Buying vs renting: Do you really need to own your home?

A "chronic under-supply of homes could lock an entire generation of Britons out of the housing market, according to recent warnings from The National Housing Federation (NHF).

But is owning your home always better than renting? We look at the pros and cons of both options.
Buying is best
Recent research from Halifax reveals that the monthly costs associated with purchasing a typical first-time buyer, two-bedroom flat are £110 less a month than the rent you could expect to pay on the same property.

This marks a big change from 2008, when the average cost of buying was 29% - or £212 a month - more than the average rent paid.

Reasons for the swing include that lower house prices and mortgage rates have come own over the last few years, slashing the cost of getting onto the property ladder by a massive 40%.

Rents, in contrast, have only fallen by about 8% over the last three years and have actually jumped 6% in the past 12 months.

What's more, researcher Oxford Economic predicts that average rents will jump by almost 20% over the next five years.

So even with the burden of raising a large deposit, those who get on the housing ladder now could well be thanking their lucky stars in years to come.
Renting is right for me
It's all very well saying that owning a home costs less than renting one, but property prices still remain out of reach of average workers in many parts of the UK, with typical prices at £204,981. And this is keeping people out of the market.

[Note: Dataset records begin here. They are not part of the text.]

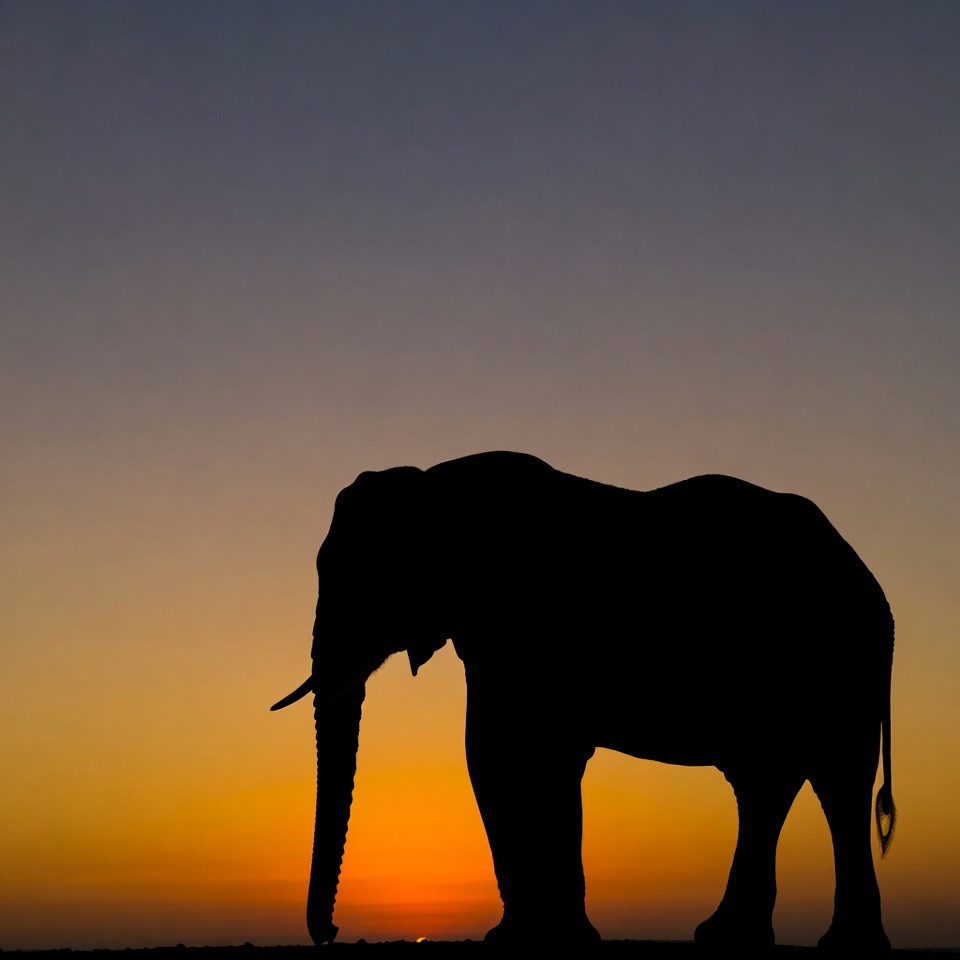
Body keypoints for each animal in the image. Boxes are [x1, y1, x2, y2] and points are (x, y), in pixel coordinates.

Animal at [272, 451, 895, 949]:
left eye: (371, 575)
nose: (330, 933)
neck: (435, 484)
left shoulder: (533, 627)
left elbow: (521, 755)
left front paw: (543, 936)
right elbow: (501, 755)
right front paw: (531, 935)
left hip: (843, 662)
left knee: (836, 779)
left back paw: (842, 943)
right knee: (766, 781)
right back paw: (733, 936)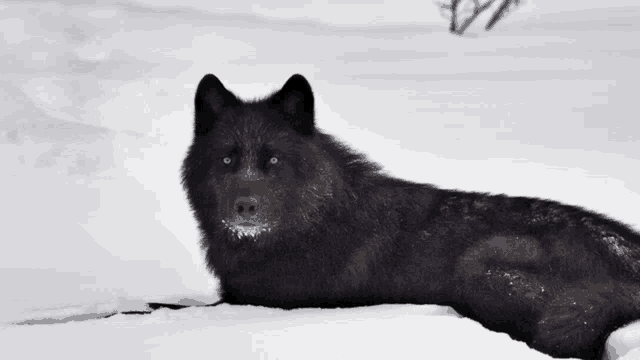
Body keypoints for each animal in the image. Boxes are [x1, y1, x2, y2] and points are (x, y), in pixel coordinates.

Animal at [179, 72, 640, 358]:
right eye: (226, 159)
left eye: (273, 161)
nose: (245, 206)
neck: (310, 223)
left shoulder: (260, 303)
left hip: (481, 267)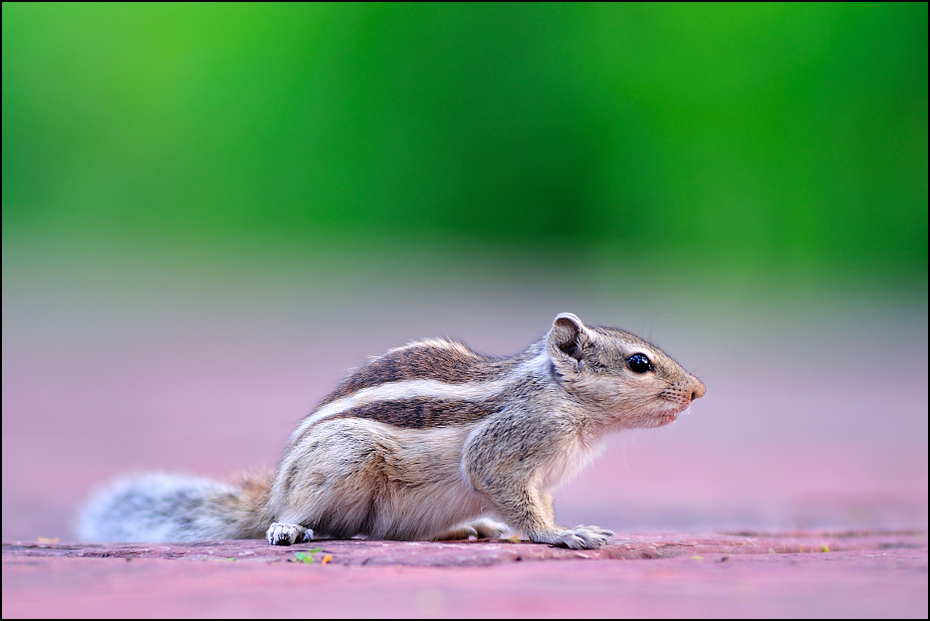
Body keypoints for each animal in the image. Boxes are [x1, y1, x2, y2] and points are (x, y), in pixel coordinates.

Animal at [80, 312, 704, 548]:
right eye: (639, 363)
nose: (698, 391)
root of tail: (276, 490)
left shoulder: (543, 477)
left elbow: (538, 503)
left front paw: (561, 525)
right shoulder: (505, 448)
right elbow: (514, 497)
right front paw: (559, 536)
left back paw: (471, 528)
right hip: (343, 459)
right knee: (307, 519)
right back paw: (287, 527)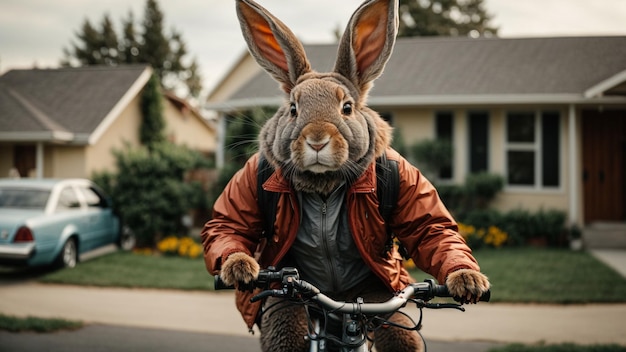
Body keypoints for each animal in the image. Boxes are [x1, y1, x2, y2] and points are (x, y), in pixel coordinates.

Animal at [208, 0, 488, 350]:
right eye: (293, 109)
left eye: (347, 108)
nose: (317, 140)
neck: (325, 190)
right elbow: (227, 224)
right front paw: (238, 266)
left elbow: (433, 228)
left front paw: (466, 278)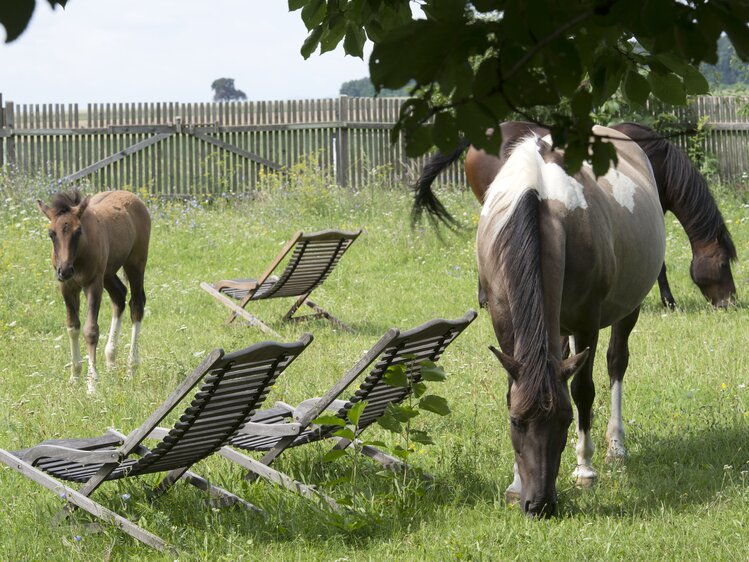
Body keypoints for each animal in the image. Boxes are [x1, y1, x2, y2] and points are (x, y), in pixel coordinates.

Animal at [38, 190, 150, 392]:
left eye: (78, 231)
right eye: (51, 233)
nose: (65, 270)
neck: (78, 256)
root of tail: (133, 197)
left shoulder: (93, 284)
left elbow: (90, 330)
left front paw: (92, 383)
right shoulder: (67, 287)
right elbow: (73, 327)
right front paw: (74, 377)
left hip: (135, 264)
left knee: (136, 305)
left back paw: (131, 369)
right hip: (108, 273)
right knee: (119, 296)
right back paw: (111, 362)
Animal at [476, 127, 664, 516]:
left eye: (563, 420)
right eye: (516, 422)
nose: (539, 505)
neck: (538, 201)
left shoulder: (586, 320)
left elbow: (582, 390)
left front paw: (584, 469)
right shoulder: (503, 321)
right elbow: (513, 388)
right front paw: (514, 484)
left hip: (627, 309)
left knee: (616, 364)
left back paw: (615, 446)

Royal Institution of Chartered Surveyors (Rics) research shows that home ownership continues to fall in the UK, as well as in other developed countries such as the US, Australia and Ireland, to name but a few.

Andrew Haywood of Rics said: "By 2025 home ownership could be below 60%, while by as early as 2020, the private rented sector could well include more than 20% of all households."

Financial constraints are not the only reason more people are choosing to rent long-term, though.

The days of having a job for life are more or less over, with the majority of workers switching employers numerous times throughout their careers. Committing to a house purchase, and shelling out on mortgage and legal fees and stamp duty, can therefore seem less appealing.

For others, meanwhile, the responsibility and maintenance requirements that come with home ownership are also a deal breaker.